-- Opening Marker --

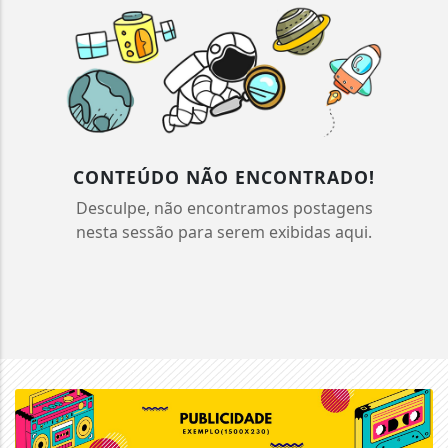
CONTEÚDO NÃO ENCONTRADO!
Desculpe, não encontramos postagens
nesta sessão para serem exibidas aqui.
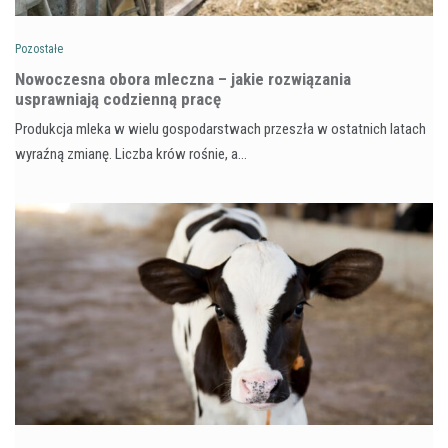
Pozostałe
Nowoczesna obora mleczna – jakie rozwiązania
usprawniają codzienną pracę
Produkcja mleka w wielu gospodarstwach przeszła w ostatnich latach
wyraźną zmianę. Liczba krów rośnie, a…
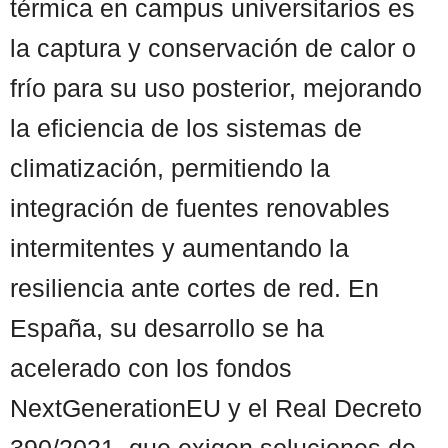
térmica en campus universitarios es
la captura y conservación de calor o
frío para su uso posterior, mejorando
la eficiencia de los sistemas de
climatización, permitiendo la
integración de fuentes renovables
intermitentes y aumentando la
resiliencia ante cortes de red. En
España, su desarrollo se ha
acelerado con los fondos
NextGenerationEU y el Real Decreto
390/2021, que exigen soluciones de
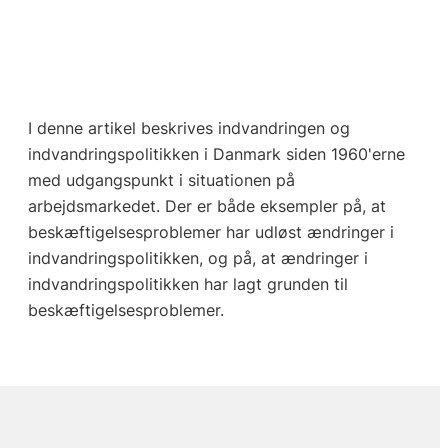
I denne artikel beskrives indvandringen og
indvandringspolitikken i Danmark siden 1960'erne
med udgangspunkt i situationen på
arbejdsmarkedet. Der er både eksempler på, at
beskæftigelsesproblemer har udløst ændringer i
indvandringspolitikken, og på, at ændringer i
indvandringspolitikken har lagt grunden til
beskæftigelsesproblemer.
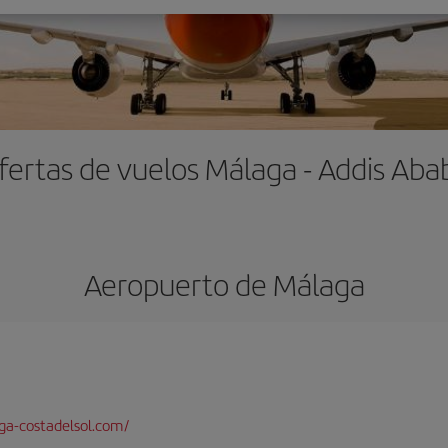
fertas de vuelos Málaga - Addis Aba
Aeropuerto de Málaga
a-costadelsol.com/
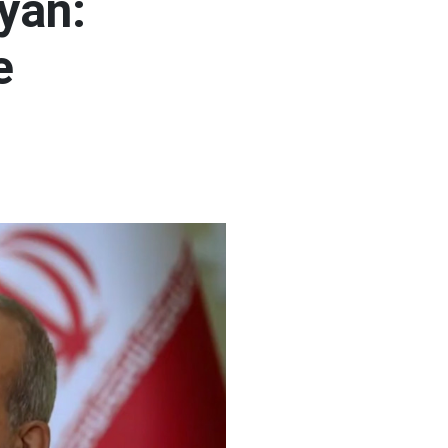
yan:
e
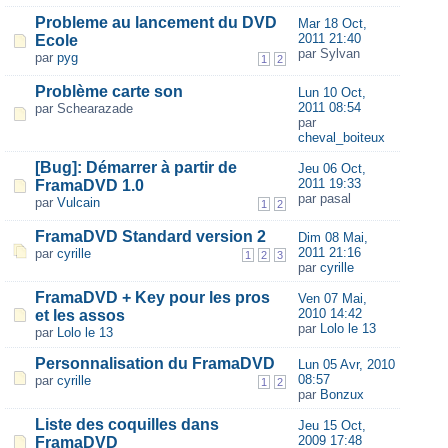
Probleme au lancement du DVD
Mar 18 Oct,
2011 21:40
Ecole
par Sylvan
par
pyg
1
2
Problème carte son
Lun 10 Oct,
2011 08:54
par Schearazade
par
cheval_boiteux
[Bug]: Démarrer à partir de
Jeu 06 Oct,
2011 19:33
FramaDVD 1.0
par pasal
par
Vulcain
1
2
FramaDVD Standard version 2
Dim 08 Mai,
2011 21:16
par
cyrille
1
2
3
par
cyrille
FramaDVD + Key pour les pros
Ven 07 Mai,
2010 14:42
et les assos
par
Lolo le 13
par
Lolo le 13
Personnalisation du FramaDVD
Lun 05 Avr, 2010
08:57
par
cyrille
1
2
par
Bonzux
Liste des coquilles dans
Jeu 15 Oct,
2009 17:48
FramaDVD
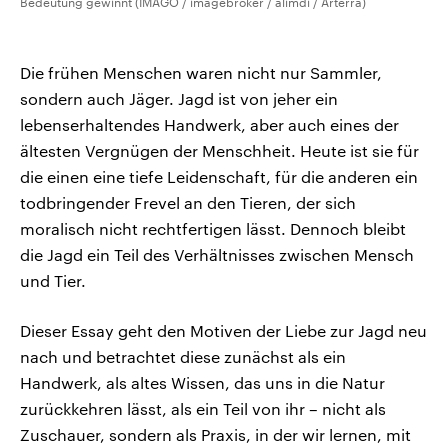
Bedeutung gewinnt (IMAGO / imagebroker / alimdi / Arterra)
Die frühen Menschen waren nicht nur Sammler,
sondern auch Jäger. Jagd ist von jeher ein
lebenserhaltendes Handwerk, aber auch eines der
ältesten Vergnügen der Menschheit. Heute ist sie für
die einen eine tiefe Leidenschaft, für die anderen ein
todbringender Frevel an den Tieren, der sich
moralisch nicht rechtfertigen lässt. Dennoch bleibt
die Jagd ein Teil des Verhältnisses zwischen Mensch
und Tier.
Dieser Essay geht den Motiven der Liebe zur Jagd neu
nach und betrachtet diese zunächst als ein
Handwerk, als altes Wissen, das uns in die Natur
zurückkehren lässt, als ein Teil von ihr – nicht als
Zuschauer, sondern als Praxis, in der wir lernen, mit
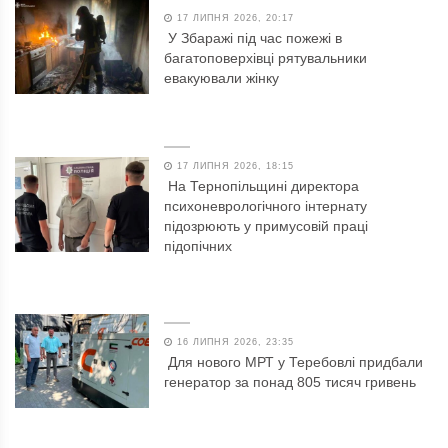
17 ЛИПНЯ 2026, 20:17
У Збаражі під час пожежі в
багатоповерхівці рятувальники
евакуювали жінку
17 ЛИПНЯ 2026, 18:15
На Тернопільщині директора
психоневрологічного інтернату
підозрюють у примусовій праці
підопічних
16 ЛИПНЯ 2026, 23:35
Для нового МРТ у Теребовлі придбали
генератор за понад 805 тисяч гривень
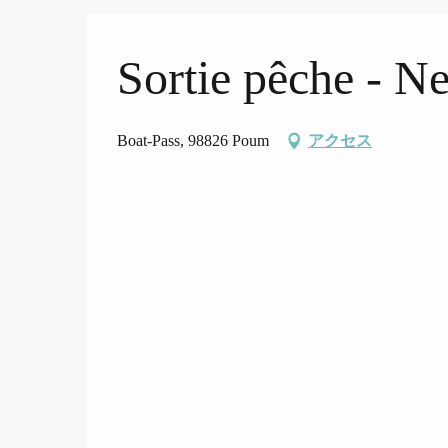
Sortie pêche - N
Boat-Pass, 98826 Poum
アクセス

-- Closing Marker --

=== PROBLEM DESCRIPTION ===
Pull out each line of the records that contains the word "Teil", and copy those lines in full.

=== ANSWER TO THIS EXERCISE ===
die Jagd ein Teil des Verhältnisses zwischen Mensch
zurückkehren lässt, als ein Teil von ihr – nicht als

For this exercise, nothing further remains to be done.